Apr 6, 2017, 7:50 PM
News ID: 12932

EghtesadOnline: Two of Wall Street’s most influential CEOs -- Larry Fink and Jamie Dimon -- are raising warning flags over the nation’s economy.

BlackRock Inc.’s Fink said Thursday that U.S. growth is slowing on concern whether the Trump administration’s agenda will get through Congress. Dimon lamented that “it is clear that something is wrong” with the nation in a letter to investors Tuesday. Both CEOs are part of a group of business leaders that advise President Donald Trump.

According to Bloomberg, Fink expressed chagrin over the pace of changes so far under the new administration. He told CNBC the U.S. economy is slowing as both consumers and businesses wait to see if the new administration can deliver on tax reform and deregulation following the failure of the health-care bill in March.
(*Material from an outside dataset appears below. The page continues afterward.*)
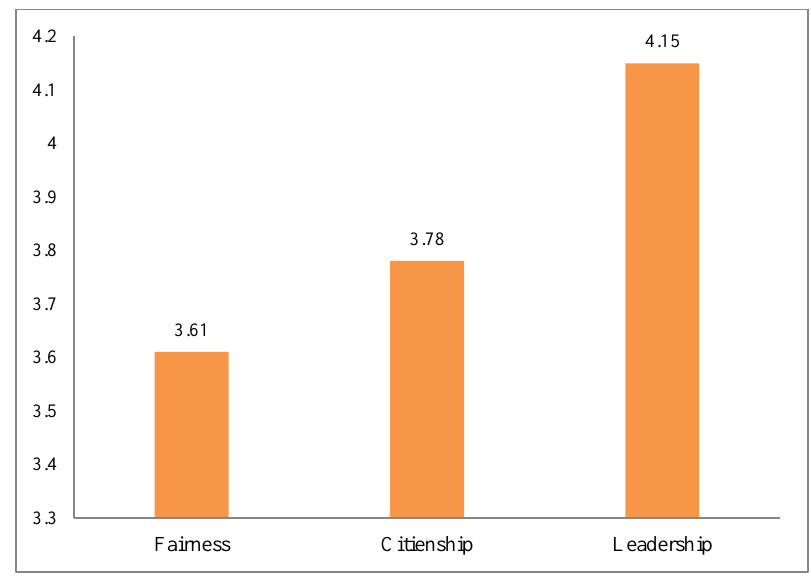
Fig. 5. 4th virtue: Justice (means, rated on a 5-point scale,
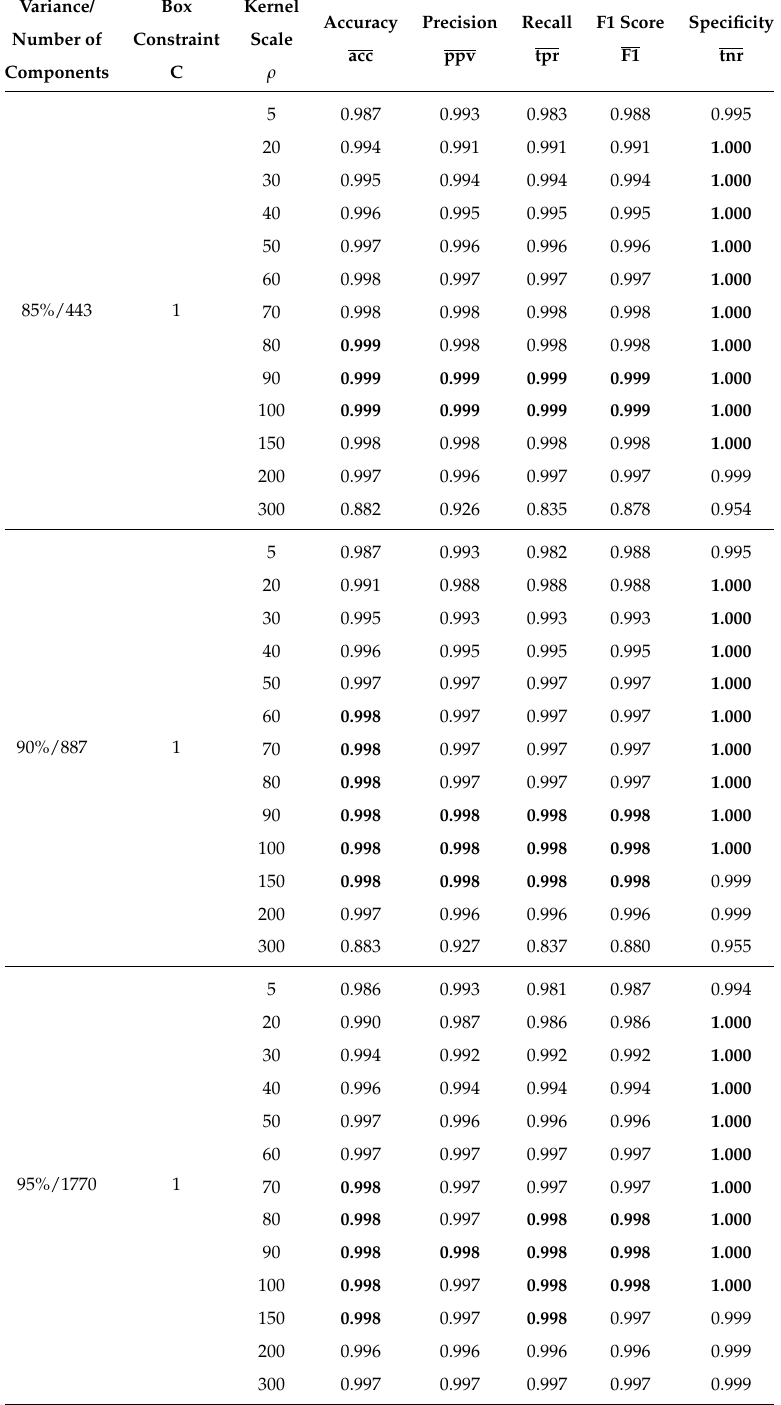
Table 8. Evaluation indicators for the SVM model using different percentages of variance and different values for ρ (kernel scale). The best values for each indicator are highlighted using a boldface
"There’s a greater worry that these proposed changes are going to be harder and harder to execute," said Fink, speaking on CNBC Thursday. "You’re seeing a slowing down of our economy."
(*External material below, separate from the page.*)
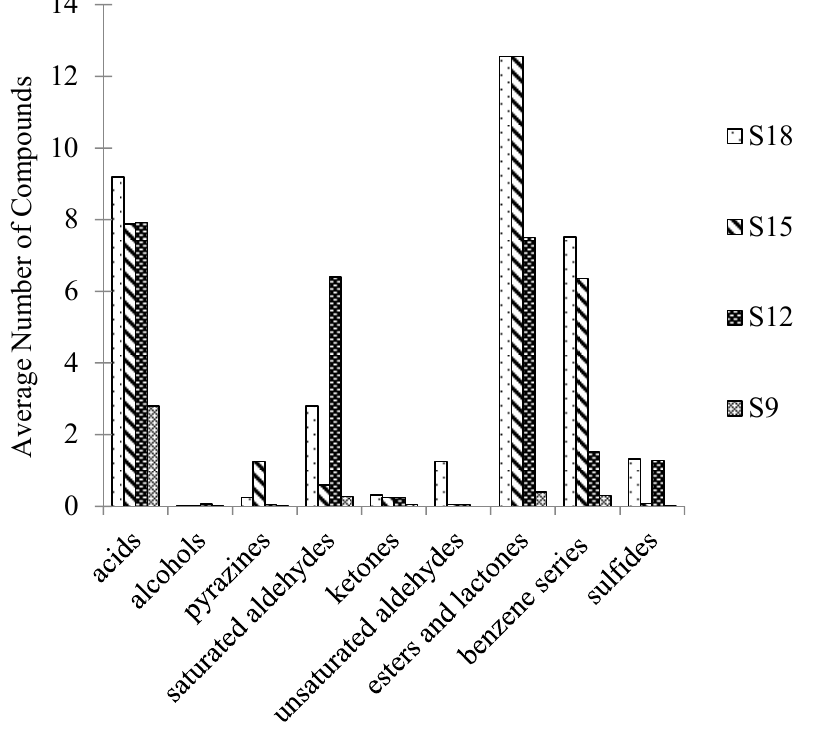
Figure 6. The categories of compounds in Jinhua ham by SAFE. S9, S12, S15 and S18 referred to Jinhua ham processed for 9, 12, 15 and 18 months and application of SAFE was for aroma extraction of samples,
Fink said the U.S. may be the slowest-growing economy in the first quarter among the G-7 nations. Japan, Canada and Europe are expanding faster than anticipated six months ago while the U.S. is lagging expectations. Without tax reform and deregulation, he said, the markets will suffer setbacks.

Dimon used his 45-page annual letter to list ways America is stronger than ever -- before jumping into a much longer list of problems. Since the turn of the century, the U.S. has dumped trillions of dollars into wars, piled huge debt onto students and forced legions of foreigners to leave after getting advanced degrees, he said in the letter. He called for infrastructure investment and reducing corporate taxes to lift the economy.
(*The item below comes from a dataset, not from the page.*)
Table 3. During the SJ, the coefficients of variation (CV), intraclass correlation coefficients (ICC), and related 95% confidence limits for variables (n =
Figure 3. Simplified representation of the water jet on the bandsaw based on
Fink, the head of the world’s largest asset manager, said the most crowded trade right now is that rates are going to move much higher. Instead, he said, there’s a 51 percent chance that 10-year Treasuries drop below 2 percent.

BlackRock is trying to accelerate its own growth, particularly in its struggling stock-picking business, by relying more on quants to stem the outflows from active funds.

Last week BlackRock announced it’s shifting $6 billion of the $201 billion run by stock pickers into offerings with lower fees where quants play a role. The firm is also firing more than 30 people in its active-equities group, including five of its 53 fundamental portfolio managers, said a person familiar last month.

Fink said on CNBC that the moves are not a substitution of humans with machines. "It is a reorientation in the large-cap area of U.S. equities," he said. "It is a recognition there are more sources of information."

The money manager is doing a lot of research on artificial intelligence, Fink said, but the idea that computers are now able to stock-pick without human input is "more of a myth than a reality."